The life and legacy of Ventura County Supervisor and longtime Oxnard Mayor Pro-Tem Carmen Ramirez will live on forever at the Museum of Ventura County despite her tragic and unexpected death last year.
Research Library and Archives Director Deya Terrafranca said she saw the outpouring of sentiment after Ramirez was struck by a pickup truck while walking to a concert in Downtown Oxnard on Aug 12. Terrafranca knew right away that items like photographs of a vigil, documents related to issues Ramirez worked on, as well as personal memorabilia should be preserved for the sake of history.
“One of the things that we do is something called rapid-response collecting. And so pretty immediately, I realized that this is something that we could do for the community and could do for future historians and researchers,” she explained.
The museum website homepage now includes a link for people to submit contributions. Only images, electronic documents, videos and audio files are being accepted into the digital archive since the museum is already short on space to store physical items.
The first contributions to the Carmen Ramirez Remembrance Collection include an article about her passing from the Santa Paula Times newspaper and a PowerPoint presentation about her legacy from a charity, Central Coast Alliance United for a Sustainable Economy or CAUSE, with which she was involved.

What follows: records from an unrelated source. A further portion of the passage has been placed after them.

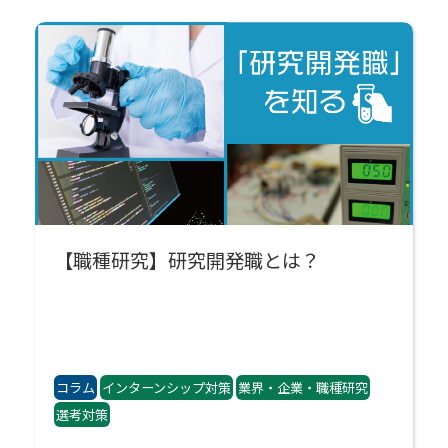
【職種研究】研究開発職とは？
コラム
インターンシップ対策
業界・企業・職種研究
選考対策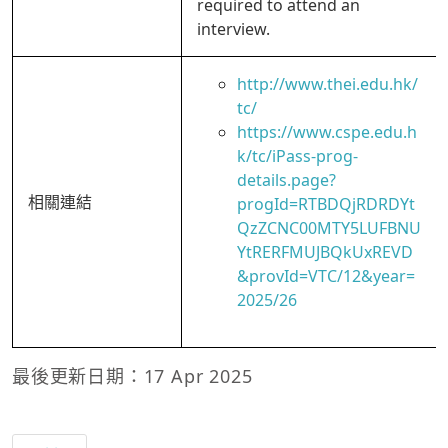
required to attend an
interview.
http://www.thei.edu.hk/
tc/
https://www.cspe.edu.h
k/tc/iPass-prog-
details.page?
相關連結
progId=RTBDQjRDRDYt
QzZCNC00MTY5LUFBNU
YtRERFMUJBQkUxREVD
&provId=VTC/12&year=
2025/26
最後更新日期：17 Apr 2025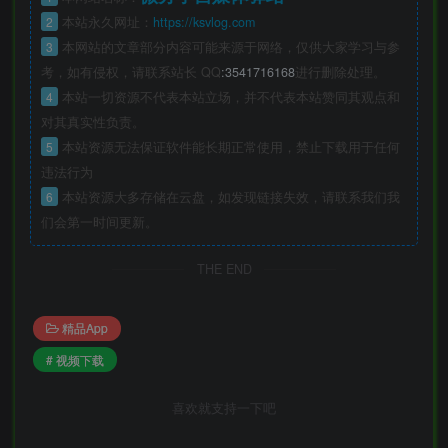
2
本站永久网址：
https://ksvlog.com
3
本网站的文章部分内容可能来源于网络，仅供大家学习与参
考，如有侵权，请联系站长 QQ
:3541716168
进行删除处理。
4
本站一切资源不代表本站立场，并不代表本站赞同其观点和
对其真实性负责。
5
本站资源无法保证软件能长期正常使用，禁止下载用于任何
违法行为
6
本站资源大多存储在云盘，如发现链接失效，请联系我们我
们会第一时间更新。
THE END
精品App
# 视频下载
喜欢就支持一下吧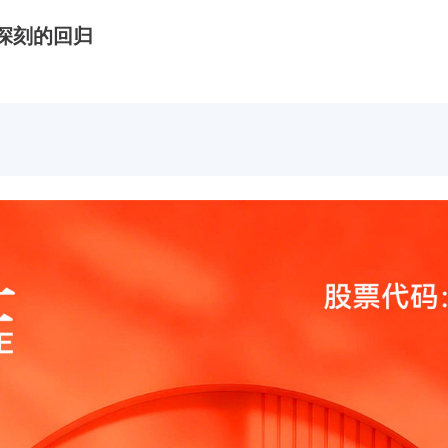
场深刻的回归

Other materials include a letter from a friend describing trips they took together over the course of several decades to locations including Bulgaria, Turkey and Nicaragua, and a picture of a handmade snowy plover toy, an endangered shorebird Ramirez worked to protect.
Terrafranca said it’s important to strike while the iron is hot when it comes to rapid response collecting.

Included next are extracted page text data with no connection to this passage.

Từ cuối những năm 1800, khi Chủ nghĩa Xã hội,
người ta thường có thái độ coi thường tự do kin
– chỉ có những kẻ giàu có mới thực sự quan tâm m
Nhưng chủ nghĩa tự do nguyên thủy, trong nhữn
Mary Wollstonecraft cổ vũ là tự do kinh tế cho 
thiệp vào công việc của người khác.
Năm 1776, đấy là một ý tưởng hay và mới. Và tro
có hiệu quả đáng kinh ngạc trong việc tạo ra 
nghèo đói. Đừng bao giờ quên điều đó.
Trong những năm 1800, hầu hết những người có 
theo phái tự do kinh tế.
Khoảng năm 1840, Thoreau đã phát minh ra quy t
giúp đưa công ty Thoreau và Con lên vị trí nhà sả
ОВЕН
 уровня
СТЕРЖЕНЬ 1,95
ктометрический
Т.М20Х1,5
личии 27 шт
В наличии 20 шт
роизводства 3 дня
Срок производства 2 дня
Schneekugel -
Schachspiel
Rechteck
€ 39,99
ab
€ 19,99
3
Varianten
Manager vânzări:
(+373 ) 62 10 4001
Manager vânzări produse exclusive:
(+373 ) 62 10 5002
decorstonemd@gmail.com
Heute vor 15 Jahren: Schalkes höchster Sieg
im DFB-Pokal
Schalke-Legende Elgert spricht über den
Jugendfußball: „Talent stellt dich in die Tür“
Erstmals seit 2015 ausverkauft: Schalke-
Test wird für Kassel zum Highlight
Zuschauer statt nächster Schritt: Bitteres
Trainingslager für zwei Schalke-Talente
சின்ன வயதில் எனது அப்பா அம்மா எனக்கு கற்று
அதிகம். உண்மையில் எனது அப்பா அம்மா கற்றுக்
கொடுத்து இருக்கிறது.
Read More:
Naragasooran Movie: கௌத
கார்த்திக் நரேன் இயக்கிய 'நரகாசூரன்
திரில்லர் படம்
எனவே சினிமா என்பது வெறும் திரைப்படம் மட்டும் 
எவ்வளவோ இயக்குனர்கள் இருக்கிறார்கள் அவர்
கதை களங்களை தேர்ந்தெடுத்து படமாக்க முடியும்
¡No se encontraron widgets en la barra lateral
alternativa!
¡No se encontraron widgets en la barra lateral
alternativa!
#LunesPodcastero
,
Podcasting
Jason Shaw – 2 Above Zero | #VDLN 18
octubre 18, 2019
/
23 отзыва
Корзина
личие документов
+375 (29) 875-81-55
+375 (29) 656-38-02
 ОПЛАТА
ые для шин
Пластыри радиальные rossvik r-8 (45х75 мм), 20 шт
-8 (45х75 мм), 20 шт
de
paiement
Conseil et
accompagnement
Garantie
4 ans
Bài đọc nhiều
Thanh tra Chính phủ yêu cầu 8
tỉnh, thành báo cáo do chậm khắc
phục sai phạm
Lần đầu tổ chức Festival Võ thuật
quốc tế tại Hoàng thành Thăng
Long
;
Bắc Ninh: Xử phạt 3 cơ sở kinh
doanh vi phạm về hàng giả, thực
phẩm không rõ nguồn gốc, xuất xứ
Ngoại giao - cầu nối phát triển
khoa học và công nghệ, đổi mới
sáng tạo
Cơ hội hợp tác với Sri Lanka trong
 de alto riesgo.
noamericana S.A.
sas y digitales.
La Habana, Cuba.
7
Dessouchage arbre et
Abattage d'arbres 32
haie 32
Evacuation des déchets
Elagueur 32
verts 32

“People’s memories and recollections fade through time and Carmen was an incredibly important figure in the local community. She was not only a woman leader, but a Latina leader, and I think that it’s especially important, you know, looking at our archives now, they’ve been collected, mostly from the Anglo community,” said Terrafranca. “And I see it as my job to make sure that we, while we are completely out of physical room to take in new materials, we have to collect the stories from all of the communities in Ventura County. That’s something that hasn’t been done in the past and so it’s of tantamount importance.”

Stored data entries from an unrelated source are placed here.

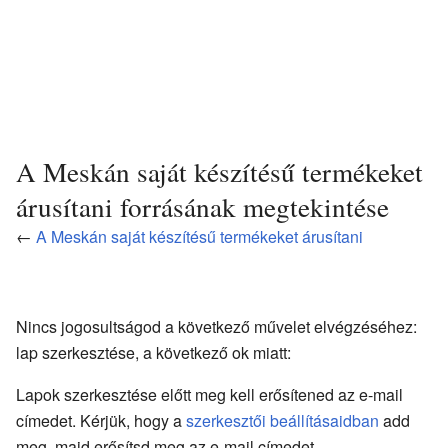
A Meskán saját készítésű termékeket
árusítani forrásának megtekintése
←
A Meskán saját készítésű termékeket árusítani
Nincs jogosultságod a következő művelet elvégzéséhez:
lap szerkesztése, a következő ok miatt:
Lapok szerkesztése előtt meg kell erősítened az e-mail
címedet. Kérjük, hogy a
szerkesztői beállításaidban
add
meg, majd erősítsd meg az e-mail címedet.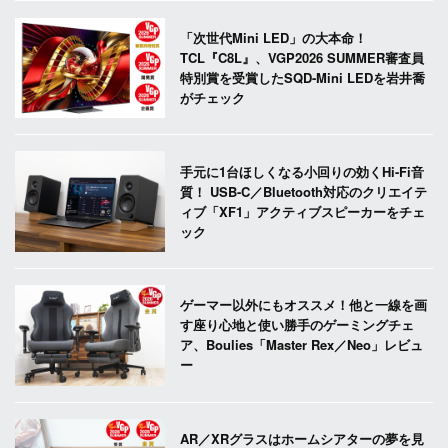
「次世代Mini LED」の大本命！
TCL『C8L』、VGP2026 SUMMER審査員
特別賞を受賞したSQD-Mini LEDを岩井喬
がチェック
手元に1台ほしくなる小回りの効くHi-Fi音
質！ USB-C／Bluetooth対応のクリエイテ
ィブ「XF1」アクティブスピーカーをチェ
ック
ゲーマー以外にもオススメ！他と一線を画
す座り心地と使い勝手のゲーミングチェ
ア、Boulies「Master Rex／Neo」レビュ
ー
AR／XRグラスはホームシアターの夢を見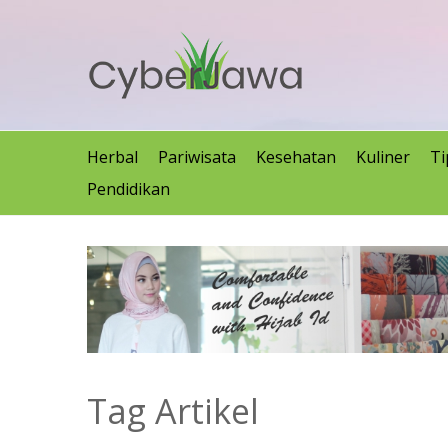
Herbal
Pariwisata
Kesehatan
Kuliner
Ti
Pendidikan
Tag Artikel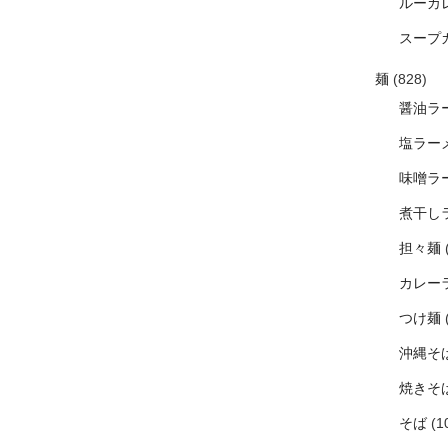
ルーカ
スープ
麺
(828)
醤油ラ
塩ラー
味噌ラ
煮干し
担々麺
カレー
つけ麺
沖縄そ
焼きそ
そば
(1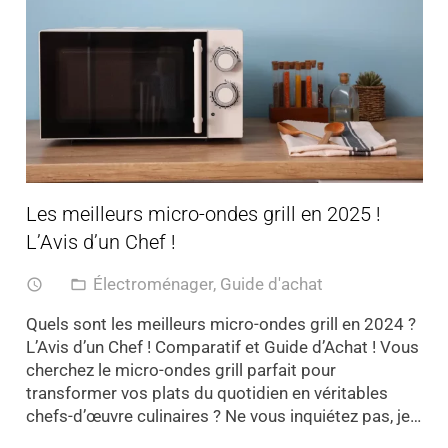
Les meilleurs micro-ondes grill en 2025 !
L’Avis d’un Chef !
Électroménager
,
Guide d'achat
access_time
folder_open
Quels sont les meilleurs micro-ondes grill en 2024 ?
L’Avis d’un Chef ! Comparatif et Guide d’Achat ! Vous
cherchez le micro-ondes grill parfait pour
transformer vos plats du quotidien en véritables
chefs-d’œuvre culinaires ? Ne vous inquiétez pas, je…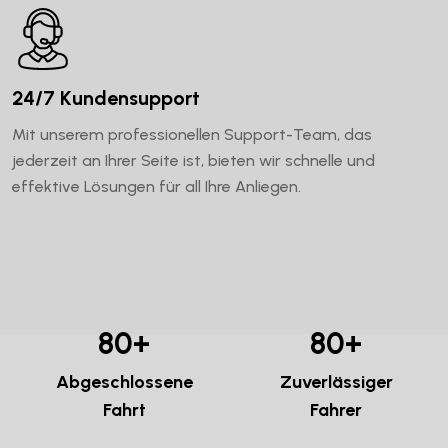
24/7 Kundensupport
Mit unserem professionellen Support-Team, das
jederzeit an Ihrer Seite ist, bieten wir schnelle und
effektive Lösungen für all Ihre Anliegen.
8
0
+
8
0
+
Abgeschlossene
Zuverlässiger
Fahrt
Fahrer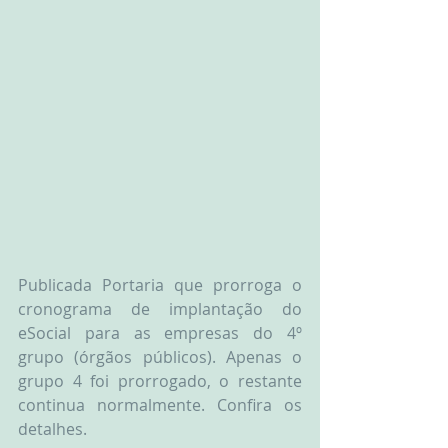
Publicada Portaria que prorroga o 
cronograma de implantação do 
eSocial para as empresas do 4º 
grupo (órgãos públicos). Apenas o 
grupo 4 foi prorrogado, o restante 
continua normalmente. Confira os 
detalhes.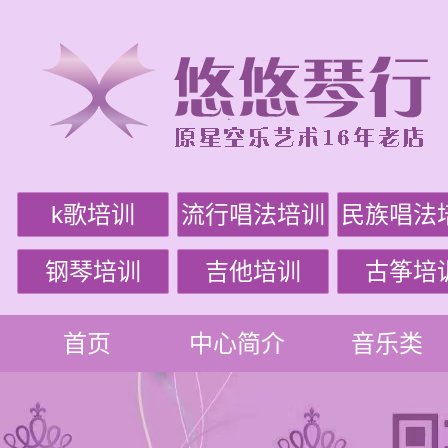
k歌培训
流行唱法培训
民族唱法
钢琴培训
吉他培训
古筝培
首页
中心简介
音乐类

While newspaper articles and official documents related to Ramirez’s time in office are important for historians to consider, Terrafranca said the museum is just as interested in collecting photos, videos and stories that reflect what kind of a person the late supervisor was.
“People had very personal relationships with her, you know. Even if they weren’t great friends with her, they felt as though they had a very personal relationship with her and she was very inspiring. And people had a lot of memories and thoughts and experiences related to her. And so what we are trying to collect is the more personal side of the official record of who Carmen was to the community,” the museum archivist said.
Ramirez was elected to the board of supervisors in 2020 and was the first Latina member. She was less than half way through her first term and was serving as board chairperson when she died at age 73.